January 10, 2017, New York – In advance of the Senate confirmation hearing scheduled this afternoon for Retired Major General John Kelly to lead the Department of Homeland Security (DHS), the Center for Constitutional Rights (CCR) issued the following statement:
General Kelly’s aggressive oversight of the illegal military prison at Guantánamo Bay disqualifies him to head the Department of Homeland Security. Presiding over a population of detainees not charged or convicted of crimes, over whom he had maximum custodial control, Kelly treated them with brutality. His response to the detainees’ peaceful hunger strike in 2013 was punitive force-feeding, solitary confinement, and rubber bullets. Furthermore, he sabotaged efforts by the Obama administration to resettle detainees, consistently undermining the will of his commander in chief. His temperament and actions make him unfit to lead an agency that currently holds tens of thousands of immigrants, including many fleeing violence and many in long-term indefinite detention.
Kelly’s recent vow to end “political correctness” in U.S. national security policy is a thinly veiled endorsement of policies and practices that are illegal and immoral, including torture and racial and religious profiling. His statement is a clear warning sign, and the Senate must reject his nomination to preserve and protect the rule of law.

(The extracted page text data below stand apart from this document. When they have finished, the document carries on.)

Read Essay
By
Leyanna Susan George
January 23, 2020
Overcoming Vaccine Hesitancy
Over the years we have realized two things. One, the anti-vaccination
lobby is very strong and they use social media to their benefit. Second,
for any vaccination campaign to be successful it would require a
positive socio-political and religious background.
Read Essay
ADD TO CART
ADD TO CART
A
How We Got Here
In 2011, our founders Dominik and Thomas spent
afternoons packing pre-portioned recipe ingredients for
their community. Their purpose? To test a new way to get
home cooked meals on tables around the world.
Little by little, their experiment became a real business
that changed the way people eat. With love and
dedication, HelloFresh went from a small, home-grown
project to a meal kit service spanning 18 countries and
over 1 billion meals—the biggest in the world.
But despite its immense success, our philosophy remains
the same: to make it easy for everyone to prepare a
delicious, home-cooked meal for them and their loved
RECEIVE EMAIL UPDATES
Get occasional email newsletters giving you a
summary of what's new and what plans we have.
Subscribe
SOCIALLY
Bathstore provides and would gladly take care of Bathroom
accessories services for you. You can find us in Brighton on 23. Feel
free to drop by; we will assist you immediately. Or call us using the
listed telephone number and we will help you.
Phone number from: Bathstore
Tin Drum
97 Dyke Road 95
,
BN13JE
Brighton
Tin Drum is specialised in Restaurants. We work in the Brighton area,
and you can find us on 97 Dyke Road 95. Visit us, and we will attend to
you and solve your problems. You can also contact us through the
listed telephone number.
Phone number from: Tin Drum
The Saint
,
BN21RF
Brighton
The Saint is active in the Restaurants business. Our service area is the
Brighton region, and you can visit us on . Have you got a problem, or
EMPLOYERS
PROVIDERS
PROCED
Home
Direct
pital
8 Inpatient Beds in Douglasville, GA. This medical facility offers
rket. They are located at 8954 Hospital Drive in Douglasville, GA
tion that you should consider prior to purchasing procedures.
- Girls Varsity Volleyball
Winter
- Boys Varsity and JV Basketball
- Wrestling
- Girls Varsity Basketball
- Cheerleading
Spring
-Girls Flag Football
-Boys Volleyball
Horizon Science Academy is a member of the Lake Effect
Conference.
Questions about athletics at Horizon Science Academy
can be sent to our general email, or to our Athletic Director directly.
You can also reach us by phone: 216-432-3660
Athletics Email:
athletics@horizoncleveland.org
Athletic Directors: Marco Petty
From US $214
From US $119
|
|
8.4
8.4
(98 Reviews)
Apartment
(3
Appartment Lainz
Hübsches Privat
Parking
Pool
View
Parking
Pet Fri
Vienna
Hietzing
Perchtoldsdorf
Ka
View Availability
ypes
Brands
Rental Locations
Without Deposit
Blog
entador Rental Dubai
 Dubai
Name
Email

The Center for Constitutional Rights has led the legal battle over Guantánamo for 15 years – representing clients in two Supreme Court cases and organizing and coordinating hundreds of pro bono lawyers across the country, ensuring that all the men detained at Guantánamo have had the option of legal representation. CCR is responsible for many Guantánamo cases in many venues, representing men in their habeas cases in federal court and before the military commissions and Periodic Review Boards, the families of men who died at Guantánamo, and men who have been released and are seeking accountability in international courts.
The Center for Constitutional Rights is dedicated to advancing and protecting the rights guaranteed by the United States Constitution and the Universal Declaration of Human Rights. Founded in 1966 by attorneys who represented civil rights movements in the South, CCR is a non-profit legal and educational organization committed to the creative use of law as a positive force for social change.